An example of the behavior of ${\int }_0^t\langle q\left(0\right)q\left(t^{\prime }\right)d{t}^{\prime }$ as a function of $t$ for three values of $\mathrm{\Omega }$, with $t$ in physical units, for $1/T=2$ with open boundary conditions and $N_t=400$.

Figure 9

Integrated autocorrelation time of the topological susceptibility obtained from simulations performed with open boundary conditions (with $a{N}_t=2$). The dashed line is a fit of the $\mathrm{\Omega }=0$ data with the functional form $a_0{N}_t^2$.

Figure 10

Effective integrated autocorrelation time of the topological susceptibility measured using parallel tempering simulations (with $a{N}_t=2$). The dashed line is the result of a fit of the form ${\tau }_{\mathrm{eff}}=a_0{N}_t^{a_1}$ and the parameter $a_1$ turns out to be $a_1\approx 2.2$.

Figure 11

Dependence on $N_{PT}$ of the integrated autocorrelation time $\tau$ as measured in the copies with the smaller value of the lattice spacing in parallel tempering simulations (with $a{N}_t=2$). The scaling Eq. (32) is well satisfied.

Figure 12

Topological susceptibility in the very high temperature case. Just the $\mathrm{\Omega }=0$ data are plotted since the difference with the $\mathrm{\Omega }\ne 0$ data is invisible on this scale.
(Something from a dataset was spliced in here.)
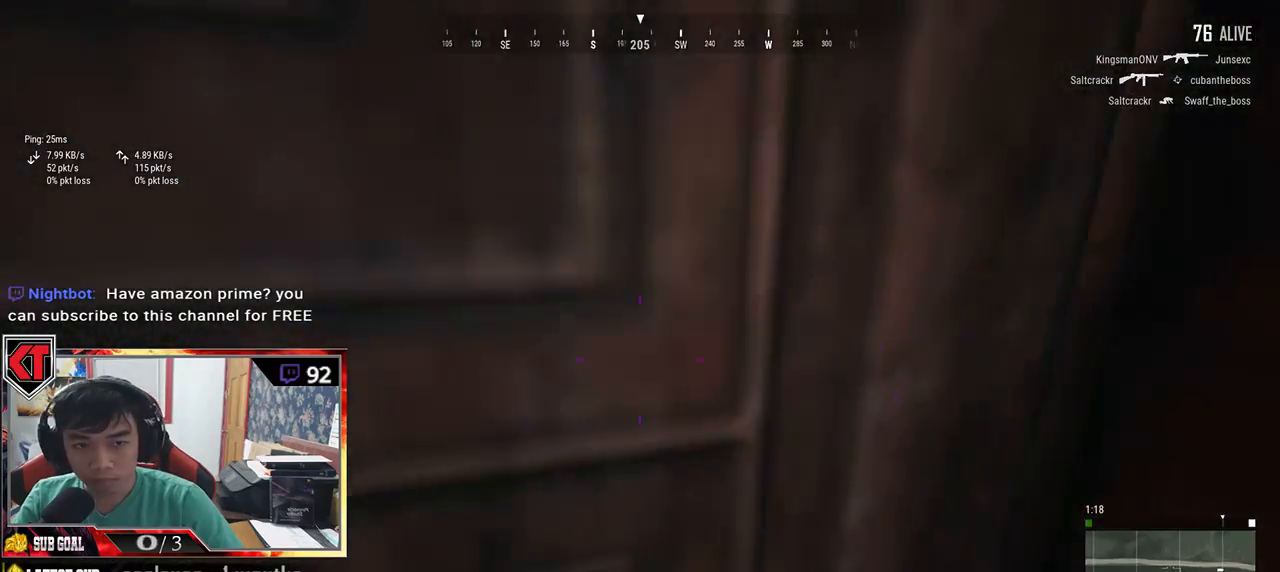
{"keys": ["w"], "mouse": [], "events": [[50, "d", "down"], [83, "s", "up"], [166, "d", "up"], [200, "w", "down"]]}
The red line is the theoretical expectation of Eq. (16).

Figure 13

Comparison of the results obtained by using different simulation algorithms in the low temperature phase for $\mathrm{\Omega }=0$. Results obtained by the Tailor update are not shown in order to make the figure more readable.

Figure 14

Comparison of the results obtained by using different simulation algorithms in the low temperature phase for ${\mathrm{\Omega }}^2=10$.